Portfolio: Phantom | Endgame | Flashpoint | Automox | Todyl | Tala Security | Polarity | Phylum

Daniel Ingevaldson is a General Partner at TechOperators and joined the firm in 2017. He has over 20 years of experience protecting some of the world’s biggest organizations from next generation threats, and growing security companies to highly successful exits. Daniel is focused primarily on TechOperators’ cybersecurity investments and represents the firm at Flashpoint, Scytale (acquired by HPE), Tala Security, Automox, Polarity, Todyl, Phylum and Reach Security. 

Daniel was previously Chief Technology Officer of Easy Solutions, a global market leader in anti-fraud solutions. During his tenure, Easy Solutions doubled its customer count annually until its sale to Cyxtera Technologies in 2017.

Prior to Easy Solutions, Daniel co-founded Endgame in 2008, a pioneering company focused on enhancing network defender’s capabilities by deploying offensive techniques such as active defense and active “hunt” capabilities to discover and evict adversaries. As the Chief Operating Officer, he managed day-to-day operations at the company including technology, engineering and product strategy. Endgame was sold to Elastic (NASDAQ:ESTC) in 2019.

Daniel also spent a decade at Internet Security Systems, Inc. (ISS), where he held various roles in research, management, consulting and strategy during the company’s early growth stages as well as its acquisition and merger with IBM. He joined ISS in 1998 to form part of the trailblazing “X-Force” R&D group that would eventually become the most productive and influential independent vulnerability research group in the industry. Later, after ISS was acquired by IBM in 2006, he helped create IBM’s overall security strategy and developed products to deal with issues such as network and browser protection, web application security, and data leakage prevention. Daniel has a Bachelor’s degree in Computer Science from Purdue University.  

I have spent my entire career going back to the 90s in the infosec space as an early practitioner, developer, researcher and later—executive and co-founder. 

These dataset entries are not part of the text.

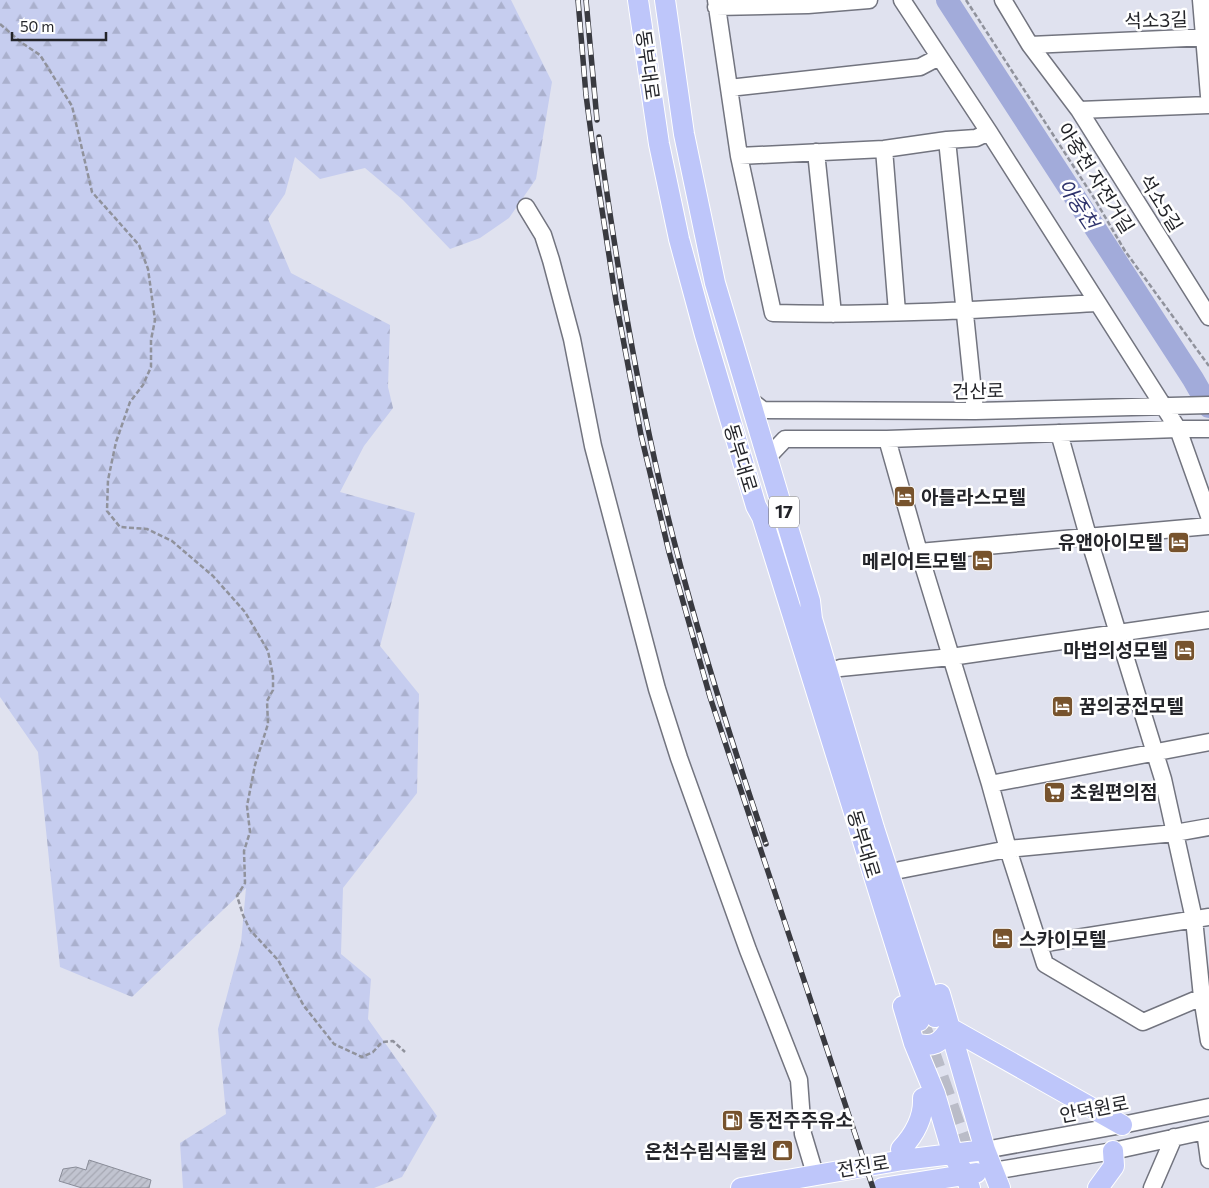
<svg xmlns="http://www.w3.org/2000/svg" width="1209" height="1188" font-family="Commissioner,'Noto Sans KR',sans-serif">
	<defs>
		<pattern id="forest-firs" width="22" height="20" patternUnits="userSpaceOnUse" patternTransform="scale(1.25)"><rect width="22" height="20" fill="#c6cdef"/><path d="M5 1l3.5 6h-7zM16 11l3.5 6h-7z" fill="#aab0cd"/></pattern>
		<pattern id="building-hatch" width="6" height="6" patternUnits="userSpaceOnUse" patternTransform="scale(1.25)"><rect width="6" height="6" fill="#c1c4d0"/><path d="M-1 1l2-2M0 6l6-6M5 7l2-2" fill="none" stroke="#a6a8b3"/></pattern>
	</defs>
	<rect width="100%" height="100%" fill="#e0e2ef"/>
	<path fill="url(#forest-firs)" d="M0,0H511L552,82L536,179L509,218L480,238L450,249L403,200L365,168L320,179L295,157L285,194L268,219L291,273L390,325L388,387L393,408L364,446L340,492L415,513L380,646L419,694L417,793L343,888L341,954L371,979L368,1019L437,1116L402,1177L374,1188H183L180,1143L226,1114L218,1029L241,943L246,888L132,997L60,967L38,752L0,697Z"/>
	<g fill="none" stroke-linecap="round" stroke-linejoin="round">
		<path stroke="#a2abda" stroke-width="22" d="M947,0L1193,379L1209,407"/>
	</g>
	<path fill="url(#building-hatch)" stroke="#898c98" d="M89,1160L151,1180L149,1188H82L59,1181L63,1169L76,1167L86,1170Z"/>
	<g fill="none" stroke-linecap="round" stroke-linejoin="round">
		<path stroke="#babcc8" stroke-width="20" stroke-dasharray="20 10" stroke-linecap="butt" d="M919,1021L970,1168"/>
		<defs>
			<path id="minor" d="M716,0L739,156L773,313C881,316 990,309 1097,303
				M902,0L989,132L1178,429L1209,516
				M1003,0L1030,45L1079,110L1209,317
				M1201,0L1209,96
				M716,7L808,5L869,0
				M1030,45L1209,37
				M729,88L920,67L939,57
				M1079,110L1209,105
				M947,140L975,411
				M884,149L897,312
				M816,152L833,314
				M739,156L884,149L947,140L976,138L989,132
				M526,207L543,235L551,260L572,339L593,446L657,689L679,758L748,950L799,1080L803,1134L815,1174
				M750,400L763,410L975,411L1209,405
				M1059,433L1088,536L1163,779L1194,919L1202,997L1209,1041
				M887,439L919,552L990,784L1008,849L1045,964L1143,1022L1202,997L1209,996
				M767,458L785,439H887L1178,429H1209
				M919,552L1209,526
				M840,668L951,657L1209,620
				M990,784L1209,742
				M900,870L1008,849L1175,833L1209,827
				M1039,944L1209,917
				M1205,1131L1209,1160
				M985,1150L1122,1125L1209,1107
				M993,1171L1113,1151L1209,1130
				M1152,1188L1174,1137"/>
			<path id="major" d="M638,0L659,144L679,239L705,335L756,506L762,517L919,1021
				M665,0L684,134L715,283L810,601L812,619L874,828L935,1017
				M940,994L985,1150L1000,1188
				M903,1006L914,1043L935,1094L953,1155L965,1175L970,1188
				M950,1028L1122,1125
				M914,1043C933,1048 940,1044 950,1028
				M903,1160L901,1149C915,1134 924,1118 923,1098L935,1094
				M741,1188L903,1160L985,1150
				M882,1188L976,1173
				M1098,1188L1114,1166L1113,1151"/>
		</defs>
		<use href="#minor" stroke="#72747f" stroke-width="19"/>
		<use href="#major" stroke="#fff" stroke-width="22"/>
		<path stroke="#90929c" stroke-width="2.5" stroke-dasharray="5 2.5" stroke-linecap="butt" d="M966,0L1094,198L1125,251L1209,366
			M0,24L22,43L40,55L72,106L92,192L139,245L148,269L155,320L151,340V367L143,385L130,402L116,442L108,480L107,511L120,527L147,529L172,541L213,576L245,612L268,651L273,676V690L267,701L268,724L255,765L247,806L250,832L244,851L245,883L237,896L243,915L250,930L278,960L304,1006L334,1044L362,1057L373,1052L382,1042L393,1041L405,1052"/>
		<use href="#minor" stroke="#fff" stroke-width="16"/>
		<use href="#major" stroke="#bec6fa" stroke-width="20"/>
		<defs>
			<path id="rail" d="M578,0L586,95L595,164L616,301L641,435L669,552L710,697L873,1188
				M586,0L597,120
				M599,137C615,254 634,372 661,488C689,608 726,726 766,844"/>
		</defs>
		<use href="#rail" stroke="#393a40" stroke-width="5.5"/>
		<use href="#rail" stroke="#fff" stroke-width="4" stroke-dasharray="11" stroke-linecap="butt"/>
	</g>
	<defs>
		<symbol id="hotel-square" viewBox="-11 -11 22 22"><rect x="-9" y="-9" width="18" height="18" rx="4" fill="#77532d" stroke="#fff"/><path d="M-6-4.5h1.5V1H6V5H4.5V3h-9V5H-6ZM-4 0a1.8 1.8 0 1 1 3.6 0ZM.5 0V-2.5h3Q6-2.5 6 0Z" fill="#fff"/></symbol>
		<symbol id="supermarket-square" viewBox="-11 -11 22 22"><rect x="-9" y="-9" width="18" height="18" rx="4" fill="#77532d" stroke="#fff"/><path d="M-6-5.5h2.5l.6 2H6L4.5 2H-2.5L-4.4-4H-6ZM-1.5 3.2a1.3 1.3 0 1 0 .1 0ZM3 3.2a1.3 1.3 0 1 0 .1 0Z" fill="#fff"/></symbol>
		<symbol id="fuel-square" viewBox="-11 -11 22 22"><rect x="-9" y="-9" width="18" height="18" rx="4" fill="#77532d" stroke="#fff"/><path d="M-5.5-6h7V0h2V4h1.3V-2.5L3-4.5l.8-.8L6-3V5H2.5V1h-1V6h-7ZM-4.2-4.7v3.2H.2V-4.7Z" fill="#fff"/></symbol>
		<symbol id="shop-square" viewBox="-11 -11 22 22"><rect x="-9" y="-9" width="18" height="18" rx="4" fill="#77532d" stroke="#fff"/><path d="M-5-2.5h2.3a2.7 3.5 0 0 1 5.4 0H5L5.5 6h-11ZM-1.5-2.5h3a1.5 2.3 0 0 0-3 0Z" fill="#fff"/></symbol>
	</defs>
	<g fill-rule="evenodd">
		<use href="#hotel-square" x="892" y="484" width="25" height="25"/>
		<use href="#hotel-square" x="1166" y="530" width="25" height="25"/>
		<use href="#hotel-square" x="970" y="548" width="25" height="25"/>
		<use href="#hotel-square" x="1172" y="638" width="25" height="25"/>
		<use href="#hotel-square" x="1050" y="694" width="25" height="25"/>
		<use href="#supermarket-square" x="1042" y="780" width="25" height="25"/>
		<use href="#hotel-square" x="990" y="926" width="25" height="25"/>
		<use href="#fuel-square" x="720" y="1108" width="25" height="25"/>
		<use href="#shop-square" x="770" y="1138" width="25" height="25"/>
	</g>
	<g text-anchor="middle" stroke-width="5" stroke-linejoin="round" paint-order="stroke">
		<rect fill="#fff" stroke="#66666a" stroke-width="1" x="769" y="496.5" width="30" height="31" rx="4"/>
		<g font-size="18" font-weight="bold" fill="#24252a">
			<text x="784" y="518">17</text>
		</g>
		<g font-size="19" fill="#24252a" stroke="#fff">
			<text transform="translate(1156 20) rotate(-2)" y="7">석소3길</text>
			<text transform="translate(648 65) rotate(82)" y="7">동부대로</text>
			<text transform="translate(1096 178) rotate(58)" y="7">아중천 자전거길</text>
			<text transform="translate(1161 203) rotate(58)" y="7">석소5길</text>
			<text transform="translate(978 391) rotate(-1)" y="7">건산로</text>
			<text transform="translate(741 458) rotate(73)" y="7">동부대로</text>
			<text transform="translate(864 844) rotate(73)" y="7">동부대로</text>
			<text transform="translate(1094 1109) rotate(-11)" y="7">안덕원로</text>
			<text transform="translate(863 1166) rotate(-9)" y="7">전진로</text>
		</g>
		<g font-size="19" font-weight="bold" fill="#24252a" stroke="#fff" text-anchor="start">
			<text x="921" y="504">아틀라스모텔</text>
			<text x="1163" y="549" text-anchor="end">유앤아이모텔</text>
			<text x="967" y="568" text-anchor="end">메리어트모텔</text>
			<text x="1168" y="657" text-anchor="end">마법의성모텔</text>
			<text x="1079" y="713">꿈의궁전모텔</text>
			<text x="1070" y="799">초원편의점</text>
			<text x="1019" y="946">스카이모텔</text>
			<text x="748" y="1127">동전주주유소</text>
			<text x="767" y="1158" text-anchor="end">온천수림식물원</text>
		</g>
		<g font-size="20" font-style="italic" fill="#2f346d" stroke="#fff">
			<text transform="translate(1078 204) rotate(57)" y="7">아중천</text>
		</g>
	</g>
	<path d="M12 32v8h94v-8" fill="none" stroke="#24252a" stroke-width="2.5"/>
	<text x="20" y="32" font-size="15" fill="#24252a" stroke="#ffffff" stroke-width="4" paint-order="stroke">50 m</text>
</svg>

I was recruited to join the “X-Force” team Internet Security Systems, Inc. (ISS) in 1998 while I was a sophomore at Purdue University studying computer science. ISS was among the first cohort of companies founded in the 90s to focus on emerging enterprise security solutions. ISS built early vulnerability assessment and IDS systems and was backed by the ground-breaking X-Force research team. The X-Force team was organized similarly to Google Project Zero, only more than 15 years earlier.

Our mission was to find vulnerabilities in the systems that our customers relied upon and build awareness around the risks associated with running critical business operations on top of insecure systems.

After spending almost 10 years at ISS in various roles, through its acquisition by IBM in 2008, I decided along with a few other ISSers to leave IBM and co-found Endgame in 2008.

The Endgame genesis story was that we thought it would be a great idea to quit our comfortable jobs the middle of the 2008 financial crisis and start a company.

Endgame was a successful venture, sold to Elastic in 2019. The entrepreneurial experience is a humbling, intensely difficult journey that can also be incredibly fulfilling. I had the benefit of working with some of the most talented people in the world solving deeply challenging technical problems. Building great companies is a team sport and these days I spend most of my time supporting our companies in any way that I can.